Tag Archives: sauvignon blanc

Mini-reviews 20: Stone Hill, Souverain, Spy Valley, Vertus

Reviews of wines that don ?t need their own post, but are worth noting for one reason or another. Look for it on the final Friday of each month (Thursday this month because of the holiday).

? Stone Hill Vignoles 2009 ($16, sample): Lots of pineapple, but not all that sweet with a long peach pit finish. An excellent example of what can be done with this hybrid grape from one of Missouri’s top producers.

? Souverain Sauvignon Blanc 2009 ($14, sample): This wine is one of the reasons why I love wine, and it has nothing to do with whether I “liked” it or not. The Souverain is done in a style I don’t usually care for, oaked sauvignon blanc, but it’s so well done that I can appreciate what it offers and recommend it.

? Spy Valley Sauvignon Blanc 2009 ($18, purchased): More wonderfullness from what may be the best sauvignon blanc in the world.

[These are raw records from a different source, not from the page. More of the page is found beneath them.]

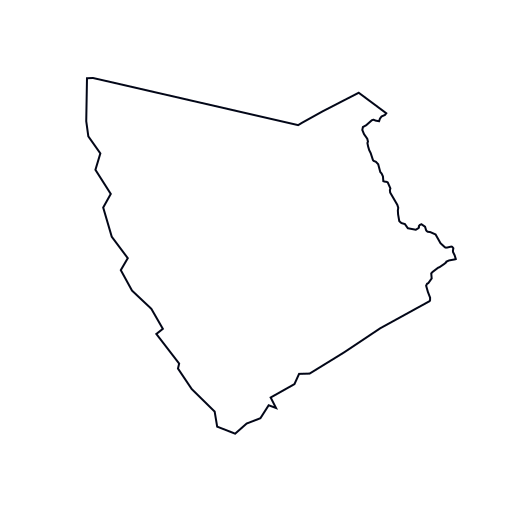 Greene, Tennessee, United States of America (Equal Earth projection), rotated 280°
{"feature_id": "52423323B75014079638055", "entity_name": "Greene", "entity_type": "district", "adm_level": 2, "iso_a3": "USA", "parent_name": "United States of America", "parent_adm1": "Tennessee", "projection": "equal_earth", "projection_center": [-82.804, 36.17], "detail": "fine", "context": "isolated", "style": "outline", "palette": "ink", "viewbox_px": 512, "rotation_deg": 280, "n_neighbors": 0, "source": "geoboundaries", "source_scale": "gbopen_adm2", "svg_char_len": 1582}
<svg xmlns="http://www.w3.org/2000/svg" viewBox="0 0 512 512"><g transform="rotate(280 256 256)"><path d="M419.2,359.5L434.6,328.8L423.9,314.7L410.2,296.7L395.2,278.2L392.2,274.8L403.0,64.5L401.7,58.7L359.3,65.4L344.7,70.1L330.0,84.9L313.0,82.9L291.9,102.2L277.2,97.1L249.9,110.6L231.6,130.1L218.6,125.3L200.4,139.9L185.8,162.1L168.1,176.9L161.9,171.4L136.7,199.0L131.6,198.7L113.8,215.8L95.6,242.3L81.2,247.4L77.4,266.3L89.4,275.9L97.0,288.5L111.2,294.4L109.8,302.1L119.2,295.0L136.5,316.1L147.4,318.9L149.5,329.2L176.4,359.5L206.5,391.0L241.7,434.8L242.6,435.1L245.2,434.7L250.5,431.5L256.3,428.7L258.4,429.3L259.2,430.4L264.4,432.9L269.3,431.6L270.9,432.6L276.1,437.4L276.9,438.7L280.9,442.8L282.8,444.4L283.5,444.4L285.2,447.0L287.3,452.7L287.7,453.3L291.2,451.5L294.2,449.3L295.5,449.0L297.9,449.0L299.1,447.6L299.2,446.7L297.4,442.5L297.2,441.3L297.4,440.5L300.6,435.5L308.4,429.1L309.8,423.5L309.7,420.9L310.2,419.8L311.0,419.0L314.2,417.4L316.0,413.4L315.0,411.9L313.7,411.2L312.7,411.5L311.8,411.3L309.6,408.8L309.7,401.4L309.7,400.7L313.3,397.1L313.7,393.5L314.5,392.1L315.3,391.0L321.7,388.7L325.4,387.8L328.2,387.7L330.9,386.3L341.8,377.1L344.2,376.4L345.9,376.6L351.3,373.0L351.7,371.8L351.6,369.7L351.8,368.4L356.4,367.2L359.0,365.4L360.3,363.8L367.6,360.4L369.6,357.7L370.1,355.3L370.8,354.5L377.2,351.1L379.9,349.1L383.3,347.4L386.6,346.1L388.1,346.4L390.8,345.2L394.8,341.2L398.6,338.8L401.6,338.9L403.9,341.8L409.8,346.5L410.6,348.0L410.1,350.4L410.1,353.8L412.8,354.2L415.2,355.4L417.3,358.5L419.2,359.5Z" fill="none" stroke="#020617" stroke-width="2"/></g></svg>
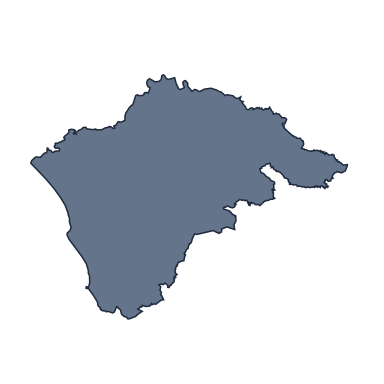 outline of Actopan, Veracruz, Mexico, rotated 174°
{"feature_id": "50627088B39480353913545", "entity_name": "Actopan", "entity_type": "district", "adm_level": 2, "iso_a3": "MEX", "parent_name": "Mexico", "parent_adm1": "Veracruz", "projection": "albers", "projection_center": [-96.592, 19.561], "detail": "fine", "context": "isolated", "style": "filled", "palette": "slate", "viewbox_px": 384, "rotation_deg": 174, "n_neighbors": 0, "source": "geoboundaries", "source_scale": "gbopen_adm2", "svg_char_len": 5996}
<svg xmlns="http://www.w3.org/2000/svg" viewBox="0 0 384 384"><g transform="rotate(174 192 192)"><path d="M297.1,88.2L295.6,86.9L295.3,84.9L294.7,84.9L294.6,84.0L292.6,83.0L291.4,83.2L290.3,82.0L287.3,81.8L283.6,80.0L281.7,80.8L279.0,85.8L277.9,85.5L277.7,84.3L275.4,82.2L275.0,78.3L274.4,77.3L272.6,75.3L270.1,74.4L269.1,72.5L267.7,72.4L261.1,74.1L258.5,76.2L254.0,78.5L258.1,81.1L255.9,82.4L255.4,83.3L254.3,82.9L253.5,83.3L253.3,84.5L250.1,83.0L246.5,83.0L245.5,83.2L243.9,85.3L243.4,84.1L241.5,84.8L239.8,84.1L234.1,87.6L231.5,87.8L233.0,92.3L233.8,93.0L232.9,95.3L234.1,97.8L233.0,101.0L234.6,103.1L233.3,103.7L230.0,102.9L228.5,104.2L226.0,102.0L226.1,99.8L224.8,99.4L223.9,101.1L222.7,101.3L222.2,102.3L219.4,104.3L218.8,105.9L219.2,107.2L218.1,107.7L218.8,109.2L218.4,109.6L217.1,109.2L217.2,110.8L215.5,111.4L217.3,113.7L216.8,114.2L217.1,116.4L216.3,117.0L215.9,119.3L214.4,120.0L214.4,121.4L213.5,121.9L213.3,123.2L212.4,123.7L211.3,123.6L209.4,124.5L207.3,124.4L206.1,128.4L205.0,130.1L205.1,130.6L206.0,130.8L206.0,132.3L204.9,132.8L203.7,135.1L201.8,136.3L201.0,139.3L200.3,139.8L200.0,140.8L198.8,140.9L197.4,143.1L196.8,145.1L193.7,150.1L191.5,149.3L175.0,151.4L171.1,148.9L170.5,149.0L169.5,148.0L167.1,149.0L166.4,150.5L166.4,152.1L161.0,153.6L153.4,150.2L153.7,155.0L151.3,158.6L151.0,163.4L151.7,163.3L151.7,164.2L154.1,165.5L155.3,167.6L156.0,167.7L156.4,169.1L162.3,171.8L162.3,173.1L161.1,173.6L160.2,173.3L158.2,174.6L155.9,172.9L153.3,172.0L151.4,172.6L150.8,173.3L150.8,174.7L150.0,174.8L150.5,175.7L149.8,175.5L150.0,176.0L149.3,177.2L145.3,179.5L143.0,178.5L141.3,178.6L140.6,177.9L138.3,178.0L136.7,172.8L135.8,172.6L136.6,175.7L135.5,175.3L135.4,173.8L134.0,175.3L133.6,174.6L133.4,175.1L131.8,174.6L130.3,172.8L127.4,172.6L125.8,171.4L120.8,175.3L120.1,175.2L119.2,175.8L116.8,175.6L115.1,176.6L112.9,176.3L110.4,177.1L111.7,178.3L111.1,182.4L111.6,182.9L111.2,183.2L111.3,184.2L112.3,185.8L111.8,186.3L110.7,185.1L109.5,185.3L110.5,186.7L110.0,188.1L110.2,190.4L110.0,191.0L109.0,191.3L108.9,192.9L109.6,193.8L112.4,195.1L112.8,196.4L114.7,198.6L116.0,199.1L119.0,203.1L121.3,203.9L122.0,207.6L122.1,208.1L121.4,208.1L121.2,208.6L120.2,208.3L119.7,209.8L116.4,210.6L115.2,212.0L113.3,211.9L111.7,212.6L111.1,211.7L111.4,209.7L110.7,208.8L109.3,208.5L109.8,208.0L109.0,208.1L108.3,206.1L105.6,204.1L105.9,203.7L105.3,203.4L104.3,203.6L101.8,201.8L99.7,199.0L98.7,196.5L95.4,195.0L94.5,193.7L95.2,193.1L94.7,191.7L93.6,190.8L94.3,190.0L94.2,189.3L92.2,189.3L89.6,188.2L88.6,188.6L87.0,187.9L86.7,186.6L85.1,186.7L81.8,185.6L81.4,185.9L78.4,184.4L78.1,184.9L76.4,185.1L76.1,184.5L74.2,184.1L70.5,184.3L70.0,183.8L69.3,184.7L69.1,184.1L67.6,184.2L68.0,185.5L66.5,183.7L65.8,184.4L65.4,183.8L64.7,184.1L64.0,183.1L63.5,184.1L62.5,184.6L61.1,183.6L61.0,183.0L59.8,182.7L60.1,182.1L59.4,181.6L58.0,183.4L56.6,182.4L56.0,183.4L57.0,183.5L57.3,186.0L58.3,186.2L59.6,187.7L58.6,188.3L58.6,189.4L57.9,189.6L57.9,190.4L56.5,190.3L55.5,188.3L52.8,188.6L52.4,190.2L50.2,191.1L51.3,192.1L49.7,194.7L48.0,196.2L46.6,196.4L45.6,197.2L41.4,195.4L37.3,197.0L34.7,202.0L34.8,203.1L38.6,202.8L40.9,205.5L42.5,206.3L42.5,206.8L43.7,206.8L43.6,207.4L44.8,208.0L44.3,208.8L45.4,209.0L46.3,210.7L47.1,212.7L46.7,213.5L48.5,214.9L49.4,214.3L52.1,214.5L54.6,217.2L55.5,215.6L56.1,217.0L57.7,216.8L58.1,217.4L57.2,218.3L58.4,218.2L58.9,219.1L59.9,218.5L60.2,219.9L61.8,219.4L62.9,220.4L65.2,220.3L66.2,221.1L67.2,220.1L68.5,220.4L69.0,220.0L71.7,220.7L74.2,222.2L75.5,222.2L75.8,223.0L78.6,223.8L75.9,227.8L76.1,231.1L77.1,231.7L78.8,234.1L82.1,234.5L82.6,235.5L84.7,236.4L85.5,237.5L85.7,237.2L86.8,238.1L93.8,246.1L93.4,246.8L94.1,247.6L93.3,248.9L94.1,248.7L95.1,249.3L95.0,250.6L92.0,250.9L90.3,254.3L90.8,255.2L92.1,256.2L94.8,256.5L97.4,260.5L99.4,260.9L100.0,261.6L102.3,260.8L103.0,261.1L103.1,263.0L103.9,263.6L106.0,268.2L107.5,266.4L108.9,267.1L109.6,266.5L110.3,267.3L112.2,266.2L113.4,266.6L113.9,268.2L115.4,267.7L116.4,269.0L117.8,268.0L118.5,269.2L122.7,267.4L122.6,268.9L123.9,269.5L125.8,268.9L126.5,268.0L129.0,268.4L129.7,269.4L129.8,271.1L132.8,275.3L131.6,276.6L134.3,277.7L134.7,279.0L133.6,281.5L136.9,280.1L139.1,281.1L141.2,283.4L146.5,285.0L149.0,284.6L152.7,288.5L153.9,288.7L157.0,290.9L162.2,293.2L169.0,293.0L173.5,291.2L174.9,291.3L176.4,292.9L178.7,293.7L181.4,292.1L185.1,297.4L185.0,300.9L186.9,303.5L188.2,303.3L189.7,301.9L189.5,299.0L188.6,297.1L189.0,296.5L192.4,295.2L193.7,295.4L194.6,296.3L196.4,301.5L197.3,307.5L203.7,306.4L205.7,307.6L207.1,310.6L208.3,311.6L209.9,310.8L210.9,307.0L213.3,305.5L217.3,305.4L222.2,309.0L223.6,308.7L225.4,306.5L225.6,304.1L224.9,301.5L222.8,300.1L224.8,295.4L225.3,294.9L226.4,295.7L228.4,295.8L229.3,295.3L229.4,294.1L231.7,293.1L235.3,293.6L236.1,294.4L237.9,293.8L241.8,285.0L243.3,284.4L245.5,282.5L249.7,277.2L250.8,274.2L251.2,270.2L255.2,268.9L258.1,269.7L260.9,266.3L262.8,265.9L262.1,263.6L263.6,263.4L266.1,265.5L267.7,265.7L267.7,265.3L272.1,264.7L275.0,263.4L281.0,263.8L281.1,264.7L284.1,264.4L290.0,265.8L290.9,267.5L292.7,267.6L294.0,267.2L295.1,266.1L298.1,265.2L301.5,262.9L301.3,262.0L302.0,262.6L303.0,261.9L303.8,262.5L301.5,265.2L303.0,266.4L305.6,267.0L307.5,266.7L308.1,266.5L308.0,264.9L309.1,263.2L313.2,260.6L313.8,259.4L313.0,258.1L313.1,257.0L315.1,256.6L317.4,255.3L318.4,255.5L320.9,254.2L322.1,255.0L323.1,254.3L322.9,252.9L324.1,252.1L324.1,251.0L322.9,249.7L319.6,249.5L319.2,248.0L319.8,246.9L324.3,246.8L326.2,245.7L327.1,246.2L327.9,248.0L329.7,248.4L330.8,250.7L331.5,250.8L331.8,247.8L332.5,246.5L335.2,245.8L339.2,242.3L342.6,243.1L344.3,242.9L348.2,239.9L349.3,237.5L335.7,219.9L328.8,209.8L323.0,199.5L319.5,192.0L317.2,182.8L317.5,182.4L316.6,178.8L317.0,174.6L315.9,169.4L317.4,166.5L320.4,164.2L320.8,162.5L319.2,157.8L308.5,139.7L304.6,131.7L303.3,124.9L303.6,122.0L302.7,119.3L303.2,112.7L304.5,108.9L305.1,108.4L307.0,108.9L307.5,107.5L306.6,106.9L305.2,107.0L300.6,99.0L297.4,92.1L297.6,90.4L297.1,88.2Z" fill="#64748b" stroke="#1e293b" stroke-width="1.5"/></g></svg>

Look for even less citrus and more tropical fruit than usual, which is saying something since Spy Valley is among the least citrus-y of the New Zealand sauvignon blancs.

? Bodegas Iranzo Vertus 2003 ($15, sample): Tempranillo from a less well-known part of Spain, and well worth the effort. More fresh cherry fruit than a Rijoa, lots of bright Spanish acidity and even a bit of herb tucked in. Highly recommended.

Wine of the week: Geyser Peak Sauvignon Blanc 2009

The Wine Curmudgeon, who usually knows no fear when it comes to tasting wine, was a bit wary of the Geyser Peak. A decade ago, when I started writing about cheap wine, this was one of the first ones that impressed me. It was in the first couple of $10 Hall of Fames, and I've always had fond memories of it.

But, for a variety of reasons, I haven't tasted the Geyser Peak ($8, purchased) much over the past several years, and wasn't sure what to expect this time. I didn't want to be disappointed if the wine wasn't what I remembered it being, or if my palate had gone in one direction and the wine had gone in another.

Not to worry, though. The Geyser Peak was all that it ever was — solid, dependable, $10 wine that succeeds in being more than some wines that cost twice as much. It has lots of lime, a bit of a middle (not something many $10 wines have), and a long, lime pith finish. Chill and serve with salads, grilled shrimp, and roast chicken — almost any white meat dish, actually. A candidate to return to the $10 Hall of Fame.